Você pode reclamar que o título dessa notícia é um spoiler, e estaria correto. Só que, provavelmente, esse spoiler será amplamente divulgado por sites da mídia mainstream, de forma que acaba fazendo pouco sentido te preservar disso. Assim, vamos à verdadeira notícia.
Action Comics, a principal revista do Superman nos EUA, chegou à sua edição de número 900. Se você acha que isso não é surpreendente, imagine que, para chegar a esse número, é preciso ter publicado, ininterruptamente, uma edição por mês durante 75 anos. Para comemorar o marco, esta edição contou com participações especiais no roteiro de features, histórias curtas que saem como bônus na edição, além da história principal.
Em Action Comics #900, o Superman enfrenta um Lex Luthor com poder absoluto em todos os sentidos. Mas não é por essa história que essa edição será lembrada. Não, ela será lembrada por uma feature escrita por David Goyer, o mesmo sujeito que escreveu o roteiro do próximo filme do Homem de Aço. Uma feature onde o Superman rejeita a cidadania estadunidense e diz que “verdade, justiça e o modo americano não são mais suficientes“.
Em contexto: Goyer mostra o Superman indo até o Irã apoiar rebeldes contra o governo de Ahamadinejad, inserindo o universo DC dentro de eventos geopolíticos do mundo real, coisa que a editora sempre evitou. Obviamente, isso causa um incidente internacional e um imbróglio para o herói junto ao governo estadunidense. Assim, para evitar maiores problemas, o Homem de Aço vai até a ONU e rejeita a sua cidadania do país. E isso é estúpido de tantas maneiras que eu não sei nem por onde começar.
Claro, muitos vão argumentar aí nos comentários que isso é incrível, que finalmente a Warner viu que o Superman era bonzinho demais e que tinha de se afastar dos EUA para ser um herói interessante.

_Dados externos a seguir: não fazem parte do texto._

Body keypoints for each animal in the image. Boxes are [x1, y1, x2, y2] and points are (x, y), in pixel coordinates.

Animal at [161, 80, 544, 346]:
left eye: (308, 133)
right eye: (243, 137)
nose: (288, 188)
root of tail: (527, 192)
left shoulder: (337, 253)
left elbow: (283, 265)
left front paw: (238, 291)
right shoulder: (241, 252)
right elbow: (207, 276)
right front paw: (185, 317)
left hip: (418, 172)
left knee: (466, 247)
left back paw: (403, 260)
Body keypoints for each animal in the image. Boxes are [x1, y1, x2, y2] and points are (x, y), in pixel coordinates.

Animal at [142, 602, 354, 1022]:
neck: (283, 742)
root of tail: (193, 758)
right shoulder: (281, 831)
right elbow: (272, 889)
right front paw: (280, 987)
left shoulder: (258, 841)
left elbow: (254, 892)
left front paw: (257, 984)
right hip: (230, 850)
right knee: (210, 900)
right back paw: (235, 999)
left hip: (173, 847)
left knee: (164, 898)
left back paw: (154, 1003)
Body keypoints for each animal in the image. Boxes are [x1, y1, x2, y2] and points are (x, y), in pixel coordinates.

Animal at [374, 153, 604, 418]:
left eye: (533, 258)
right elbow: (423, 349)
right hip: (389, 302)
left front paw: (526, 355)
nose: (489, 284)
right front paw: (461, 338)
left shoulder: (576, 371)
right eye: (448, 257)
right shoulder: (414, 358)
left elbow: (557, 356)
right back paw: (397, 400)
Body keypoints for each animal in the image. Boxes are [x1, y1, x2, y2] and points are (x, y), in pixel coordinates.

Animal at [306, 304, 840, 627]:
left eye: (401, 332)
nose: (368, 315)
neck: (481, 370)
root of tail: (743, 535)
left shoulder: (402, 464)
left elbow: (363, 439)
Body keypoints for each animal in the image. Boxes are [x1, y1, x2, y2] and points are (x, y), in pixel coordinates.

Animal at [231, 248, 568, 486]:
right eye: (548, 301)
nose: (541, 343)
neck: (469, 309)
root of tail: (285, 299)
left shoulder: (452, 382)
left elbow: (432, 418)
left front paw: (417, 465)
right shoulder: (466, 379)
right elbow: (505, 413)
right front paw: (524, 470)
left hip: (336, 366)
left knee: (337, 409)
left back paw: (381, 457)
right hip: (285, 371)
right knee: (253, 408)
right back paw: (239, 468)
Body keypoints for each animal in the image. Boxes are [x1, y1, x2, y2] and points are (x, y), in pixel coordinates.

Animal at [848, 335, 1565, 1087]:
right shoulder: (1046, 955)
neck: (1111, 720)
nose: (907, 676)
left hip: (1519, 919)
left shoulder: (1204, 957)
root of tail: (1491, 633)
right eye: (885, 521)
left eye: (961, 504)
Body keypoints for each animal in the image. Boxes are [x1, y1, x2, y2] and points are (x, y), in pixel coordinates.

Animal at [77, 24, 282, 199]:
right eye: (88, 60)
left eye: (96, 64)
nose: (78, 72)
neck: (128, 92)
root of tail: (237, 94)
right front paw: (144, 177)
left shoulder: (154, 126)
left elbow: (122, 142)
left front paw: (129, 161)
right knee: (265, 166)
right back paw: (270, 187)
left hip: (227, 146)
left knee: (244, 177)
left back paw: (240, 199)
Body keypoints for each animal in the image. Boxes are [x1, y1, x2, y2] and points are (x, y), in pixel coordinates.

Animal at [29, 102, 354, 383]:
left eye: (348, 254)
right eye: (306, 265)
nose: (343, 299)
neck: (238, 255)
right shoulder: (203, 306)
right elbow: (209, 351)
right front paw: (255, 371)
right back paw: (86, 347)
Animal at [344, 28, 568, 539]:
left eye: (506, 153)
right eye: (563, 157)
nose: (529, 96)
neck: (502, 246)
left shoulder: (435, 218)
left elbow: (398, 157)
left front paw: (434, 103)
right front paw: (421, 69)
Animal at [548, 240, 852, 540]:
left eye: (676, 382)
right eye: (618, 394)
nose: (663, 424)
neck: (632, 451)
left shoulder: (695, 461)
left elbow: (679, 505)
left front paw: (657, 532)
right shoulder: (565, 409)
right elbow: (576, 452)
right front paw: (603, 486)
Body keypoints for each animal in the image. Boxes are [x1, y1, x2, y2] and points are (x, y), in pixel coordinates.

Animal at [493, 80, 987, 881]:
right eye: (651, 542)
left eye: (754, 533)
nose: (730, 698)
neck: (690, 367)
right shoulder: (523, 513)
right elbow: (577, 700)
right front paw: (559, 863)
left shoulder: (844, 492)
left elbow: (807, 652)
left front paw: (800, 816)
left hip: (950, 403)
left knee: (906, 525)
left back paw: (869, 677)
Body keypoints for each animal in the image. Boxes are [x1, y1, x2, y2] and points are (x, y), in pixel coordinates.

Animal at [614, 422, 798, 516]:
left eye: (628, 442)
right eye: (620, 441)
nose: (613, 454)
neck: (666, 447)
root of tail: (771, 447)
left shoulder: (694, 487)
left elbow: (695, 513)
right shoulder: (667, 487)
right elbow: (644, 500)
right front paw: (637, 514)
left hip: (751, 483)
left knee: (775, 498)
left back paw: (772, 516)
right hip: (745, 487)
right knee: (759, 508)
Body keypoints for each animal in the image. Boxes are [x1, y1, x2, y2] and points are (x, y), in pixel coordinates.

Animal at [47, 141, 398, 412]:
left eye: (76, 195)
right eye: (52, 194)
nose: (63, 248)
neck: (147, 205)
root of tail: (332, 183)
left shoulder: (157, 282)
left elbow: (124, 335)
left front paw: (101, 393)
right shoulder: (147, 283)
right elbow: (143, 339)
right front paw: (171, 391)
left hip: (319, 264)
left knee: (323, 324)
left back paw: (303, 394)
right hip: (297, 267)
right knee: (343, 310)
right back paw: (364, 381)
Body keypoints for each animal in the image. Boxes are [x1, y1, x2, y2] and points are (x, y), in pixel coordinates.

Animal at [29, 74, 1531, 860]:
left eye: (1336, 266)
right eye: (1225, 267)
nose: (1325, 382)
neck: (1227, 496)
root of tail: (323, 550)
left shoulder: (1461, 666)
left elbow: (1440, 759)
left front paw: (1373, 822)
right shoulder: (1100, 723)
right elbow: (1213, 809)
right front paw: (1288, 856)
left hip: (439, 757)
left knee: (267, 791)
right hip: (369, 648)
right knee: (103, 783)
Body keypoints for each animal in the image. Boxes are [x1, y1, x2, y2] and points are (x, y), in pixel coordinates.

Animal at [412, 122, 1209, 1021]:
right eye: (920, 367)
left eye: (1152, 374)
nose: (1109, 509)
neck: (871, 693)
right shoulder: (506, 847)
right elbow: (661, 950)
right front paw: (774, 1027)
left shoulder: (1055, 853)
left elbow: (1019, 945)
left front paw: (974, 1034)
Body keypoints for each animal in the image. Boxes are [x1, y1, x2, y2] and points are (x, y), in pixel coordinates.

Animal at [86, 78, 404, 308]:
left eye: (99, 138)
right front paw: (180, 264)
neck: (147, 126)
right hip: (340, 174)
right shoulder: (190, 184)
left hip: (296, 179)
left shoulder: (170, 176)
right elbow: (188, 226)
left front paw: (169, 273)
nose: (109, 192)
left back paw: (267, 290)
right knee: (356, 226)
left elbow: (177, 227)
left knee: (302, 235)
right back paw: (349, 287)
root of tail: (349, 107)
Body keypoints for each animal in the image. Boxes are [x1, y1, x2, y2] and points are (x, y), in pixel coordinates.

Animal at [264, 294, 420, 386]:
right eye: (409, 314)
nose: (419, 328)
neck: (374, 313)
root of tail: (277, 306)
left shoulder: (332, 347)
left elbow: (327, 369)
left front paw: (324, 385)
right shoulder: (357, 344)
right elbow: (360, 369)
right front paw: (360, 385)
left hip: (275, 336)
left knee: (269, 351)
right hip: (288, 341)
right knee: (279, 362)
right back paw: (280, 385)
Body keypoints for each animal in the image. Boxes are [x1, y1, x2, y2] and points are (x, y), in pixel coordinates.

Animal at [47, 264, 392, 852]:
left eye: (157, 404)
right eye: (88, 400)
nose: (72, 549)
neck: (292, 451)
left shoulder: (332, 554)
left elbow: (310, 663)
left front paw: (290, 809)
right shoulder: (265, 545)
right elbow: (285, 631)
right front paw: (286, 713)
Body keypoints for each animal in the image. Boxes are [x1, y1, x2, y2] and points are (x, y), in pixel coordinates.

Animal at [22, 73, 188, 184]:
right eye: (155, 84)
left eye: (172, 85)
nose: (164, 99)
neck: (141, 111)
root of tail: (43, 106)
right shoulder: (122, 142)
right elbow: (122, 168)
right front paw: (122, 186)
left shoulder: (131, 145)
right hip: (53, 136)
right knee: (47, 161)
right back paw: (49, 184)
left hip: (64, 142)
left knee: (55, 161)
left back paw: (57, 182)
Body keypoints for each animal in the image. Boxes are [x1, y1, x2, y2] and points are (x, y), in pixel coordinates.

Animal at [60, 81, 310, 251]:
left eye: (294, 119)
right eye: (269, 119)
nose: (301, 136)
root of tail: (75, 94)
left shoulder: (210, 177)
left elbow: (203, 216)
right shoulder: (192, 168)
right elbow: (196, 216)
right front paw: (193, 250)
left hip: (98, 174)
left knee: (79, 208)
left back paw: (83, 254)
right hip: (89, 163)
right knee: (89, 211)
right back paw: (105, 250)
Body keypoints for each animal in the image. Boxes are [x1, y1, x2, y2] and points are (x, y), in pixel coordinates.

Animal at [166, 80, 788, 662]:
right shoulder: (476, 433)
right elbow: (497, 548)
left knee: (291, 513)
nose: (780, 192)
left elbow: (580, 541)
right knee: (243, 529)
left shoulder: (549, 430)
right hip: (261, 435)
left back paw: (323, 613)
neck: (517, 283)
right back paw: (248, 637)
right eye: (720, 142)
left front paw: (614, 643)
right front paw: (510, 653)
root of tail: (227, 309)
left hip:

Mas, como bem lembrou o Bleeding Cool, há 10 anos a DC publicou uma história intitulada “What’s so funny about Truth, Justice and the American Way?” (“Olho Por Olho?” aqui no Brasil), que considero uma das melhores histórias do Superman já feitas.
Nessa história genial, o Superman tem de lidar com o anti-herói Manchester Black e sua tropa de elite que não mede esforços para matar os vilões e fazer justiça a ferro e fogo, colocando em cheque os valores do Superman ante à população global. Em um desfecho incrível, Clark acaba mostrando que quando vale apenas o “olho por olho” todo mundo acaba ficando cego.
Essa história foi uma resposta da DC a questionamentos sobre porque os heróis não devem ser violentos. Sobre porque ela mostra o Superman como um escoteiro azul e não como o Apollo de Warren Ellis ou o Sentinela da Marvel: porque se ele fizer isso, ele deixa de ser o Superman. O herói É um monte de clichés, ele É perfeito, ele É poderoso.
Num contexto real, ele não teria a menor graça, pois poderia realmente fazer absolutamente tudo. Ele foi criado assim, abandonar isso é abandonar a sua essência. É como se você chamasse a Bíblia de Bíblia após remover o Pentateuco.
E foi isso que a DC fez com o Superman em Action Comics #900. Fez ele abandonar um dos seus principais valores. Aliás, pior, tornou-o um hipócrita, pois ele apenas disse abandonar este valor, sendo que nas HQs, por motivos óbvios, ele vai continuar defendendo-os de forma não explícita. Tudo isso exatamente após o Superman caminhar por várias cidades dos EUA para tentar “reencontrar seu lugar no mundo” durante o arco Grounded, de Straczynski. Que mensagem eles querem passar? Que ele andou pelos EUA e não gostou do que viu? Isso será um prato cheio para a mídia conservadora estadunidense. A DC mexeu num vespeiro.
Sim, esse acontecimento será completamente ignorado pelos autores depois de alguns meses, e o Superman voltará ao seu status quo. A DC, mais de uma vez, já disse que o seu mundo não é o mundo real, tanto é que o 11 de Setembro nunca aconteceu por lá. No entanto isso deixa duas dúvidas principais: será que David Goyer fez algo parecido no roteiro de Man of Steel? E o que será que os editores da DC estavam fumando quando aprovaram esta história?